Anisa Atkinson, from Scunthorpe, converted to Islam 15 years ago at the age of 17. She is divorced with two children.

"I was 17, studying in college, raised a devout Catholic. I went to Catholic school, but I had some Jewish ancestry and was fascinated with it, and considering going to Israel. I took a job in a restaurant and the proprietor's nephew was a born-again Muslim who handed me a pamphlet one day, about Islam.

"I said I'd read it, I had no intention of doing so, but on my break I was pretty bored so decided to flick through it. And a few pages in I realised this what what I had been searching for, it was a lightbulb moment.

"So I read more, and studied the religion, and a few months later I become a Muslim. My mother was devastated. At 17 I was not good at articulating my reasons and real feelings, I announced it at an Easter meal in front of all my family that they were all going to hell. I upset my mum a lot, and I got upset.

"I started to wear a headscarf and religious clothing and dressing more modestly and that embarrassed my mum, she was a teacher at a public school, and it looked bad for her. My mother and grandmother thought it was a teenage rebellion, that I'd been brainwashed by a dangerous cult.

"There was pressure for me to get married, certainly, I was introduced to brothers, cousins, relations from Lebanon and Pakistan. But I resisted all help, and ended up making a mistake with who I married. Born Muslims have a lot of help from their families, vetting their spouses, and converts don't have that support.

"Converts are never portrayed in the media as middle class girls, doing it for intellectual reasons. We aren't mentioned or discussed."

THE TRANS CONVERT

One participant in the survey was born as a man, but during early childhood identified clearly with femininity, rather than masculinity. "I tried to be a normal lad," she said.

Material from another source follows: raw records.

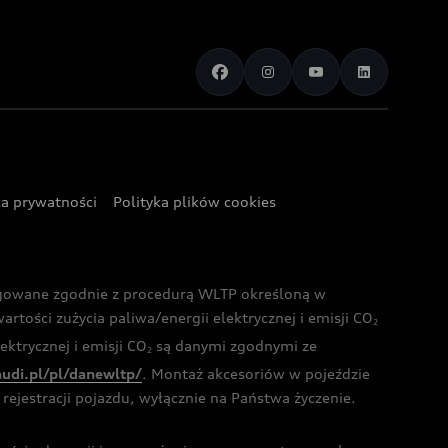
ka prywatności
Polityka plików cookies
ogowane zgodnie z procedurą WLTP określoną w
rtości zużycia paliwa/energii elektrycznej i emisji CO
2
ktrycznej i emisji CO
są danymi zgodnymi ze
2
audi.pl/pl/danewltp/
. Montaż akcesoriów w pojeździe
rejestracji pojazdu, wyłącznie na Państwa życzenie.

As a man he had converted to Islam, married a Muslim woman and had fathered two children. Years of wrestling with the complicated issues arising from sexuality, which she maintains were not the result of a lifestyle choice but part of her biology, ensued.

The decision to undergo a gender changing operation had proved a difficult one for the family to negotiate. At the transitional stage of changing from a man into a woman, the participant had sought the support of heritage Muslim communities, but found that she was shunned. "It just freaks them out," she said.

Prior to the gender alignment surgery, the participant had lived as a male convert in a Muslim country. As a skilled male professional, she was treated with great respect and it was wonderful for her to be a Muslim and to fit into society.

This treatment contrasted starkly with the apparent disdain and revulsion that the participant experienced in Britain from heritage Muslim communities following surgery to become a woman. The rejection described led not to bitterness but to an awareness that it had enabled her to see things in a different way, and which gave her alternative perspectives on faith, people and life, she said. She now describes herself as reconciled and complete as a person.